First and foremost, I thank my fellow board members of the Cahaba Homestead Heritage Foundation, our secretary Cathy Freeman; treasurer Meg Ward; historian and webmaster Gary Lloyd; and board member at large, James Patterson. Equally important are you neighbors and volunteers who have made it possible to carry out the Foundation’s mission for 3 years in small and big ways!
We thank each and everyone who purchased the nearly 200 bricks in our first round of fundraising, and the 36 and counting orders since November- those will be installed in May.
We thank our corporate brick sponsors AmFirst Credit Union and Amerex Corporation.
We thank Hero Donuts and Rodney Scott Barbeque for partnering with us today and on several previous events. Your partnership has been instrumental in making strides toward the realization of this goal.
We thank Mayor Buddy Choat; city council members (in alphabetical order) Jaime Anderson; Lisa Bright; Perry Cook; Ben Short; and Alan Taylor, for their support of this project and the decision to invest in the city’s historic district in this important way.
We thank Tommy Trimm and his staff at Trimm Design landscaping company for taking on this project. As a member of the community for many years, it was meaningful to Tommy to be a part of this project and I enjoyed working with him and his crew with attention to every detail, from start to finish.
We want to thank Senator Shay Shelnutt for his support via a grant from the Alabama Department of Tourism for our inaugural Heritage Days event last year, which served as a fundraiser for the Gateways project.
We also thank the Trussville Area Chamber of Commerce and the Trussville Public Library for partnering with us for Heritage Days.
We thank the Bell Family for donating the bronze plaque that is being unveiled today. The Bell Company got its start in 1946 and moved to Trussville in 1964.
We thank the Reich family for their support of this project. This historic neighborhood is near and dear to generations of the Reich family.

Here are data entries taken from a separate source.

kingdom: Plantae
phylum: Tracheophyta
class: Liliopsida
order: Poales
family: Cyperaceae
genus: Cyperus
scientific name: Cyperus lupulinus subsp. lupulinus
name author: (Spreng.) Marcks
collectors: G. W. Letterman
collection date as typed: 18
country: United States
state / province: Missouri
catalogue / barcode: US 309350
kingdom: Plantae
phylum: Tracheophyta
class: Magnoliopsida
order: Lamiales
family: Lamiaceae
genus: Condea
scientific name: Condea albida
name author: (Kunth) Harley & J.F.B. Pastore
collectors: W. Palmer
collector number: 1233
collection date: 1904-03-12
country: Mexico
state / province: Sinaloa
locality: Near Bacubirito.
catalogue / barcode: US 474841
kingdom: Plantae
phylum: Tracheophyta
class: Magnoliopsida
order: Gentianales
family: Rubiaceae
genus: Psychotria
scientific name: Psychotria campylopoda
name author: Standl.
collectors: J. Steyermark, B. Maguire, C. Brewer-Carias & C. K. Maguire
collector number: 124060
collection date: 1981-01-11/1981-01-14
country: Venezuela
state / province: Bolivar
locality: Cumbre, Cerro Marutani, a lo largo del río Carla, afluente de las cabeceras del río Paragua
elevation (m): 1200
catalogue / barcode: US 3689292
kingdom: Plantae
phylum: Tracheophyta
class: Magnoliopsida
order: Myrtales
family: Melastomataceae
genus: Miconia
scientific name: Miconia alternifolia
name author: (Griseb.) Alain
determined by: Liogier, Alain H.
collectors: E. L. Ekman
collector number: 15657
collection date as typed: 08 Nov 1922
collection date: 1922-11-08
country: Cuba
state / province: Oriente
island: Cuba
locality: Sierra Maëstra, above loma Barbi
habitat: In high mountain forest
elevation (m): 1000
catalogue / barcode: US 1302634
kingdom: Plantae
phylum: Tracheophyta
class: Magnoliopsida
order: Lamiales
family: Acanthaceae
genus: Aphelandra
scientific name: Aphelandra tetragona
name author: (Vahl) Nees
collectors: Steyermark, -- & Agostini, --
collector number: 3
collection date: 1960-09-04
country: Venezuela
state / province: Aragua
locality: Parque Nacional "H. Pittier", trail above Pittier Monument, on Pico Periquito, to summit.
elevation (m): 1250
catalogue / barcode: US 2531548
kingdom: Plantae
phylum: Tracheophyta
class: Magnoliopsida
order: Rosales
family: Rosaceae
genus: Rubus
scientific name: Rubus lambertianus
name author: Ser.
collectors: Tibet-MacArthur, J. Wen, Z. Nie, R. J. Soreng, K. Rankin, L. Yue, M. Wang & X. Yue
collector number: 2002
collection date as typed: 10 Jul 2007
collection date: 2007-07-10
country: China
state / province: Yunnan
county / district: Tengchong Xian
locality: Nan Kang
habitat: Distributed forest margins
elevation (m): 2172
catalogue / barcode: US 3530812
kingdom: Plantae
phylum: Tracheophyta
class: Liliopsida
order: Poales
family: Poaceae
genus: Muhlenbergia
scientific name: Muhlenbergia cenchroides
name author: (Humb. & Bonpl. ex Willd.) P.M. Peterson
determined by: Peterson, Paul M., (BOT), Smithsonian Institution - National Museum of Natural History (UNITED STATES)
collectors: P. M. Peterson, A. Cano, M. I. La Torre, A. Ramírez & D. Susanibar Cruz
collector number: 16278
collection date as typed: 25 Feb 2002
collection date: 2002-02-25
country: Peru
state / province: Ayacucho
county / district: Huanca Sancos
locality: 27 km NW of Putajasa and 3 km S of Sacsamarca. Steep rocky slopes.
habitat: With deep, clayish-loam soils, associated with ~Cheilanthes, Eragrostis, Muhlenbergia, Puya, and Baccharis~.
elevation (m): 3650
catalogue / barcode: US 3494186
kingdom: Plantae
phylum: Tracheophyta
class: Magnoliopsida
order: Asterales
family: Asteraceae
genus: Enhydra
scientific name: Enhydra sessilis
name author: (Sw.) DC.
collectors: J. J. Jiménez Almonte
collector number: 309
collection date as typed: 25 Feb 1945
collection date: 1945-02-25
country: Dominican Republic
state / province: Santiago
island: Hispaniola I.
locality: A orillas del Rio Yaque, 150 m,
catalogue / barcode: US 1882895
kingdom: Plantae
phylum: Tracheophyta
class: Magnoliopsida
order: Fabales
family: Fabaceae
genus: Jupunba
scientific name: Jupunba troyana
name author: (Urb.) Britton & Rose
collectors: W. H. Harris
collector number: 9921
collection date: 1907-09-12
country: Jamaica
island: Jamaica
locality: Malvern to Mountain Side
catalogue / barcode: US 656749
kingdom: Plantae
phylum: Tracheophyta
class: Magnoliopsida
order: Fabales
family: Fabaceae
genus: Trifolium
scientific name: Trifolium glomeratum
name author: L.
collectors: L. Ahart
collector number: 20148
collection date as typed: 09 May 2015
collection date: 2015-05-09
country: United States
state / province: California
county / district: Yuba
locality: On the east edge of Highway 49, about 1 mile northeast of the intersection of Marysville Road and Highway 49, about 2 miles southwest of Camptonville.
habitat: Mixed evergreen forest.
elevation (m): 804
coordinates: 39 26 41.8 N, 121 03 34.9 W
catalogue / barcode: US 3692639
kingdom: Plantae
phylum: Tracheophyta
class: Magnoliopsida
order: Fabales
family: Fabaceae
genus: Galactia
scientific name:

For their generous grants that made the Stone Gateways possible, we have the following to thank:
Zeke Smith and Alabama Power Company
Commissioner Joe Knight and the Jefferson County Commission
Representative Danny Garrett and the Jefferson County Community Service Fund
We thank Congressman Gary Palmer for his support of the project and his office through which we obtained three American flags for the gateways. These flags have flown over our nation’s capital!
The dedication will conclude after the unveiling of the plaque, and the raising of the flag.
I will now ask Peter Reich to unveil the bronze plaque. We officially dedicate the stone gateways to the Americans who built the Cahaba Project during the Great Depression, honoring the legacy of their labor and service.
After the raising of the flag, we invite you to come and read the plaque in its entirety, or perhaps take a picture of it and read it later today. We welcome you to stay and visit and take photos of your bricks.
I will now ask our secretary Cathy Freeman to raise the flag above the gateway and lead us in the pledge to conclude the dedication.